▶ **Work request**: Copy all lines in the data that contain the string "left".

(Structured pose outputs)
───
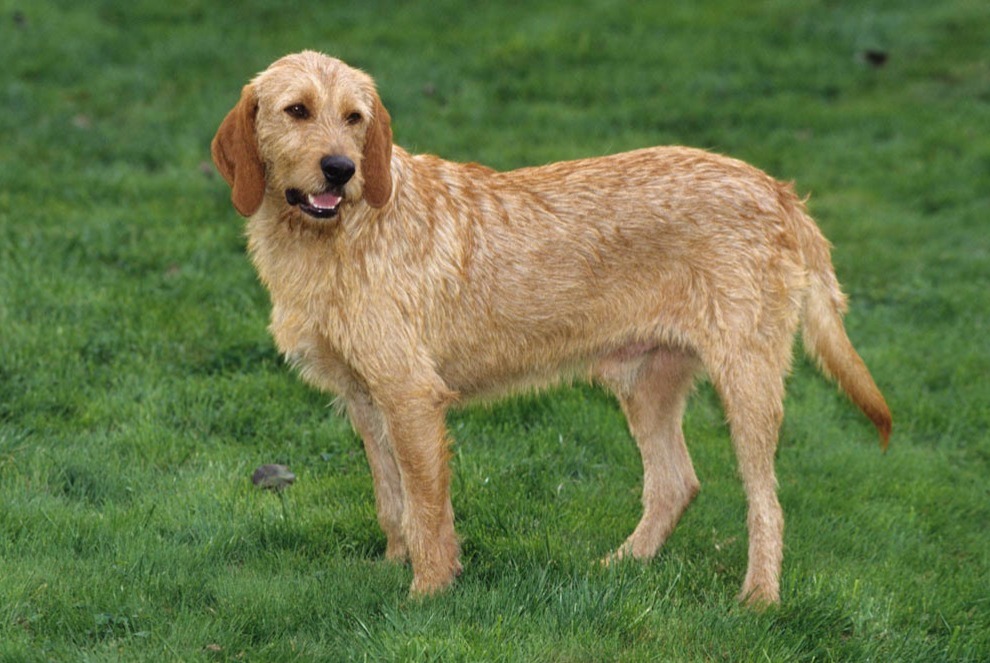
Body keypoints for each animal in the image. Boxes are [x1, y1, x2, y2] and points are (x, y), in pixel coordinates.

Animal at [211, 49, 892, 604]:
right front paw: (393, 567)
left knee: (765, 502)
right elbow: (391, 500)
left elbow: (427, 507)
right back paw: (621, 566)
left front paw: (428, 591)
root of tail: (778, 190)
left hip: (747, 384)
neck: (338, 235)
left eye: (355, 118)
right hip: (646, 381)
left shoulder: (410, 397)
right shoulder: (366, 399)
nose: (341, 169)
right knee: (675, 483)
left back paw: (759, 599)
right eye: (297, 110)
───
▶ **Worked solution**:
left knee: (765, 502)
left elbow: (427, 507)
left front paw: (428, 591)
left hip: (747, 384)
left eye: (355, 118)
left shoulder: (410, 397)
left back paw: (759, 599)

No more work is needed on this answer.